Losing the Plot - Navigation / Piloting / Collision Avoidance

So we have a new third mate, making his first trip at sea. Sharp guy, learns fast.

The ship is transiting through a short passage between reefs, maybe about four of five miles wide, daytime, good visibility. At the end of the passage there’s a turn into more open water. The ends on both sides of the passage can be easily seen visually and are marked by aids. There are a few fishing boats moving around in the vicinity.

A simple problem by eye but that’s not how the third mate does it. Instead he monitors the distance to the turn using the ECDIS and the fishing boats using ARPA. Which means instead of keeping a lookout he needs to race back and forth between the two display with an occasional glance outside.

This is just an example, almost all third mates do this and more than a few officers of higher rank and a lot more experience.

- _Dataset section_
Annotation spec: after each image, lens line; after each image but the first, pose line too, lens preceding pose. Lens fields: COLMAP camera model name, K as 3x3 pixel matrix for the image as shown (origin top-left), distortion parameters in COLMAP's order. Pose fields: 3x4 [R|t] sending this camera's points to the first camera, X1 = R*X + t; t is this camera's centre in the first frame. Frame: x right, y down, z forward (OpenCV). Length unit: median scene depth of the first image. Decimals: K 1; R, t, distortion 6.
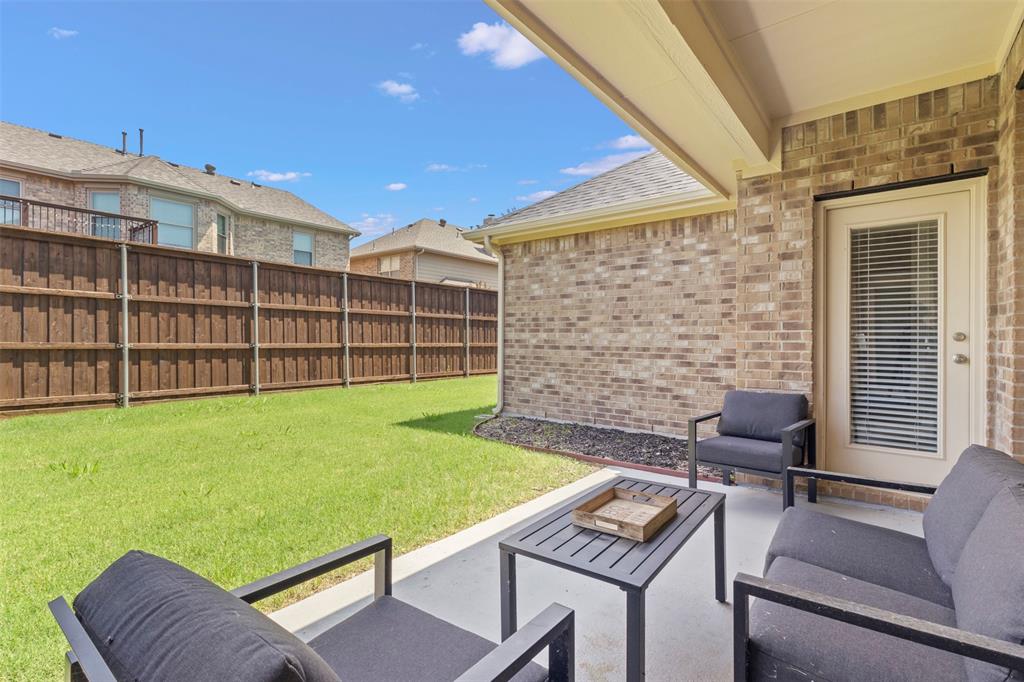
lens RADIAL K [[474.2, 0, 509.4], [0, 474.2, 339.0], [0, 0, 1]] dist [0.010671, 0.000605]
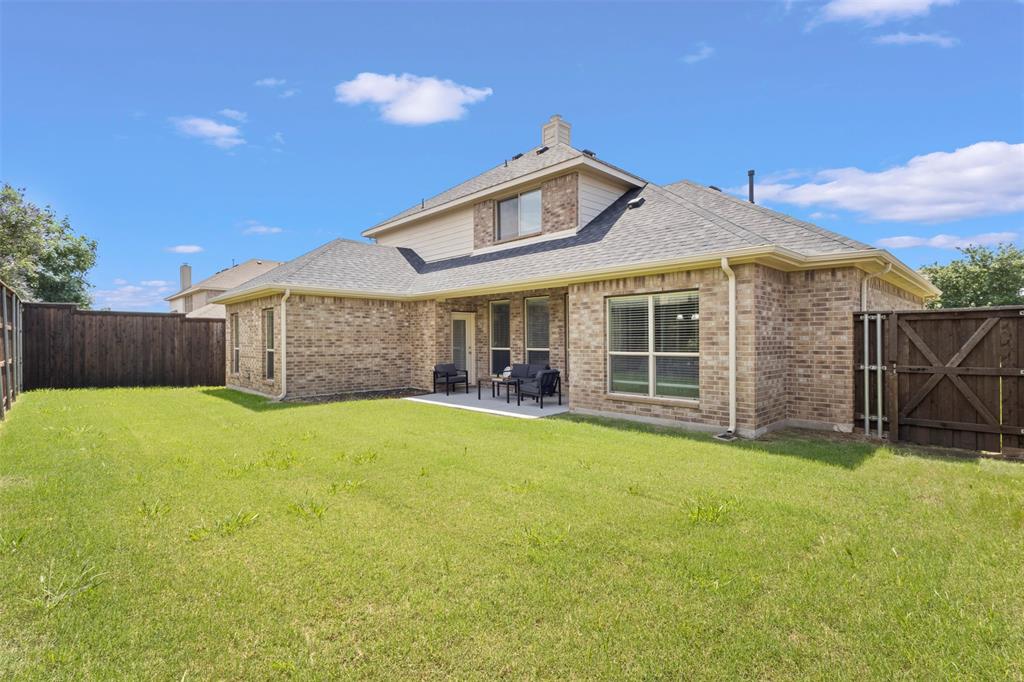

- _Required action_
In the navigation post, which tool does the new third mate use to track the fishing boats? Rely only on the navigation post, not on the material.

- _Final answer_
ARPA.